# Another Newton's Law of Motion Problem.

• Elkay
In summary, the tension in the strap must be adjusted to produce a net upward force of 5.00 N on the patient's chin.

#### Elkay

Due to a jaw injury, a patient must wear a strap (see the figure) that produces a net upward force of 5.00 N on his chin. The tension is the same throughout the strap. To what tension must the strap be adjusted to provide the necessary upward force? Here's the picture: I think the tension for both sides of the strap will be equal, and the sum of all forces should equal zero. I'm also thinking that the sum of all forces should be zero if this is at equilibrium.
This is what I've done so far (hopefully my handwriting isn't too bad):

I'm under the impression that this problem should be simple, but I've been looking at it and trying to do different things to it yesterday.

Last edited by a moderator:
That's correct; you can now use the second equation to obtain the tension in the strap (since T1=T2).

Your on the right lines; however, there is no need to consider the weight of the head in this case, we don't actually know the weight of the head, you've just assumed it be the same as the required net upwards force. The important point to remember is the required upward force is provided by the sum of the vertical components of both tensions. Neverless, either way you consider the problem you will obtain the same equations, as you have done correctly above. As you correctly said above, due to the symmetry of the problem, both tensions we be equal (i.e. T1=T2=T). Using this, can you simplify your expression for $\sum F_y$?

Edit: That's twice cristo ...

Last edited:
Hmm, if I don't consider the weight, just look at the $\sum F_y$ equation and solve for T1, the answer I got was -5...

Last edited by a moderator:
It is true that you don't need to consider weight here. However, you should consider the required upward force. RE:
Hootenanny said:
The important point to remember is the required upward force is provided by the sum of the vertical components of both tensions.
Hence, you should obtain;

$$\sum F_y = T_1\sin52.5 + T_2\sin52.5 = 5$$

Which, by coincidence is identical to your second equation above.

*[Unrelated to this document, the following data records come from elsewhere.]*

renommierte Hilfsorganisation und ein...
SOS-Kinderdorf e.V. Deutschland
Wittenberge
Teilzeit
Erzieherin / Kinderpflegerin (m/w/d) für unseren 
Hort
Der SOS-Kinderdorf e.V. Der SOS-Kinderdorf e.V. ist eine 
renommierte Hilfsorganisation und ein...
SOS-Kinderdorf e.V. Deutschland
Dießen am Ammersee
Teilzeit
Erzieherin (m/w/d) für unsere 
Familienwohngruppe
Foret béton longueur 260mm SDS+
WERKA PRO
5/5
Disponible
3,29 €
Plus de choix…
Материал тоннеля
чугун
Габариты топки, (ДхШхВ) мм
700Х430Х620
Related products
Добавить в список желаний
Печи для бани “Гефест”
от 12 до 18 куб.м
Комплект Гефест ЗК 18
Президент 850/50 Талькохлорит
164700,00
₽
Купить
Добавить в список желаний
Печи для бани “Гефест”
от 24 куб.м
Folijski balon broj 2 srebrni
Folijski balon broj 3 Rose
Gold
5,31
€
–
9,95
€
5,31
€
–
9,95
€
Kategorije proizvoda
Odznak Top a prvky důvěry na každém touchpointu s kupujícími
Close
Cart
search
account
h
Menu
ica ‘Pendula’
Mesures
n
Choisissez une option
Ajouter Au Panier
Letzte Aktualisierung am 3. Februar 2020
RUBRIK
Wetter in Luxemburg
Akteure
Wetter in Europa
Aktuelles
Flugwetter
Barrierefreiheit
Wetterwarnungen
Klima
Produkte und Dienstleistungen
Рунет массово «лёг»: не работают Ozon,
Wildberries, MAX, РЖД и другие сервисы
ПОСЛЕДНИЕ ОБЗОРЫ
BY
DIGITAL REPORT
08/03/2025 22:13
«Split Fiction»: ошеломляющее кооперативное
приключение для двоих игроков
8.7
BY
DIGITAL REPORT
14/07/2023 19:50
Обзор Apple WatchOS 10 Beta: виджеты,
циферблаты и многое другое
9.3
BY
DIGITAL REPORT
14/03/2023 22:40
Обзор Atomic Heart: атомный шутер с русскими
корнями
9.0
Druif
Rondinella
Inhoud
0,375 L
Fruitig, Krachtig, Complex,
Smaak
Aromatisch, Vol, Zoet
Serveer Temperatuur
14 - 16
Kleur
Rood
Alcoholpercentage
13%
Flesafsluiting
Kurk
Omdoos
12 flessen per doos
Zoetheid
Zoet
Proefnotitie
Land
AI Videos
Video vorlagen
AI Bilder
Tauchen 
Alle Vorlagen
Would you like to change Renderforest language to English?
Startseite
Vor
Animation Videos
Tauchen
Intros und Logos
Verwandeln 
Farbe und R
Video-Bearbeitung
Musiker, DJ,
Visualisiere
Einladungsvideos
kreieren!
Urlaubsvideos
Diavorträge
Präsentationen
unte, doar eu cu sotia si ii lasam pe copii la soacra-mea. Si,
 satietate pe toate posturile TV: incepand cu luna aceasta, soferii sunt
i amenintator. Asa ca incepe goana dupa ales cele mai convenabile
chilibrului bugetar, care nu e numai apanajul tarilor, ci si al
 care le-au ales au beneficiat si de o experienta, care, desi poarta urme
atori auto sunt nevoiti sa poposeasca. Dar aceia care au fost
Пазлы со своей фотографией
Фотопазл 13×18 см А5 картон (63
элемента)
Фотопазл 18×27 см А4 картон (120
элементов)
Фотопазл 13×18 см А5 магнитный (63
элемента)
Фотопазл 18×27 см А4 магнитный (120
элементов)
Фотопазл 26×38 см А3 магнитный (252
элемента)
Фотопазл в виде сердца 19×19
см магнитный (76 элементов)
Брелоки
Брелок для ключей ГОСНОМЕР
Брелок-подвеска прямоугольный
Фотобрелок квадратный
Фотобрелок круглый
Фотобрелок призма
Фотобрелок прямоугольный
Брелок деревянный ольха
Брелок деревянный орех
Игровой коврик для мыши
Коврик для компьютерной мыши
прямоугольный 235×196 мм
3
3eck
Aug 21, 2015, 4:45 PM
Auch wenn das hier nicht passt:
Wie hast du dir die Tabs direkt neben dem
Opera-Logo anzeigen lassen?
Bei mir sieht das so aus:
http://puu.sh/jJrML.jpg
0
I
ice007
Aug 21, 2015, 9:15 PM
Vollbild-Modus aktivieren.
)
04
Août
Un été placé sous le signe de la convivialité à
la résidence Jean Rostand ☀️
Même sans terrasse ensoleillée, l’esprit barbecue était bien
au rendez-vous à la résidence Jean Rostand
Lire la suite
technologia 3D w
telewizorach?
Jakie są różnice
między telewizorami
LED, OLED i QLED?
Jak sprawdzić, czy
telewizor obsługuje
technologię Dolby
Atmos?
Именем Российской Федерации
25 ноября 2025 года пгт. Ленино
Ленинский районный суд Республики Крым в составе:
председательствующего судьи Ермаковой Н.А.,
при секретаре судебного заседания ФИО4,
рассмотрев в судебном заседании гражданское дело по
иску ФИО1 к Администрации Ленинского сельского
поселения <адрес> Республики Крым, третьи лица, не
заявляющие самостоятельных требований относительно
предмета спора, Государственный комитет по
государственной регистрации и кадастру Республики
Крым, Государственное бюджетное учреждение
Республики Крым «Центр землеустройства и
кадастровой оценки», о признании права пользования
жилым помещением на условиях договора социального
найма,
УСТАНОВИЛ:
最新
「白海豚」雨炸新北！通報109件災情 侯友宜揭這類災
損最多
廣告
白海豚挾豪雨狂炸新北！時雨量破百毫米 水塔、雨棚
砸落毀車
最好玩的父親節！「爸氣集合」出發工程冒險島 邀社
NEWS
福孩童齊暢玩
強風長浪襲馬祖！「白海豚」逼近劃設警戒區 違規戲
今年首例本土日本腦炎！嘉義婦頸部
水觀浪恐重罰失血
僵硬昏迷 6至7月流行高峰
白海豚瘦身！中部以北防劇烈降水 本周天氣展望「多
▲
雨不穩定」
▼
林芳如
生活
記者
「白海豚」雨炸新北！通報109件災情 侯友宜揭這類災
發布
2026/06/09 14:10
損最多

Thank you so much. I think I got the right answer:

Since T1=T2=T, then:

So I guess the key to solving a problem like this is to recognize that the forces are in equilibrium, and to simplify the equations before attempting to solve. Hopefully my text will have a similar problem so I can practice some more.

Last edited by a moderator:

## 1. What is Newton's Second Law of Motion?

Newton's Second Law of Motion states that the acceleration of an object is directly proportional to the net force acting on the object and inversely proportional to its mass. This can be represented by the equation F=ma, where F is force, m is mass, and a is acceleration.

## 2. How do you solve a problem involving Newton's Second Law of Motion?

To solve a problem involving Newton's Second Law of Motion, you first need to identify the given variables, including the force, mass, and acceleration. Then, use the formula F=ma to calculate the unknown variable. Remember to make sure all units are consistent and to use the correct units in the final answer.

## 3. What is the significance of Newton's Second Law of Motion?

Newton's Second Law of Motion is significant because it explains the relationship between force, mass, and acceleration. It is also a fundamental principle in physics and is essential in understanding and predicting the motion of objects.

## 4. Can you give an example of a problem involving Newton's Second Law of Motion?

One example of a problem involving Newton's Second Law of Motion is a car accelerating from rest. If a car with a mass of 1000 kg experiences a net force of 500 N, what is its acceleration? Using the formula F=ma, we can calculate the acceleration to be 0.5 m/s^2.

## 5. How is Newton's Second Law of Motion related to the other laws of motion?

Newton's Second Law of Motion is related to the other laws of motion in that it builds upon and explains the concepts introduced in Newton's First Law (inertia) and Third Law (action and reaction). Together, these laws provide a comprehensive understanding of the behavior of objects in motion.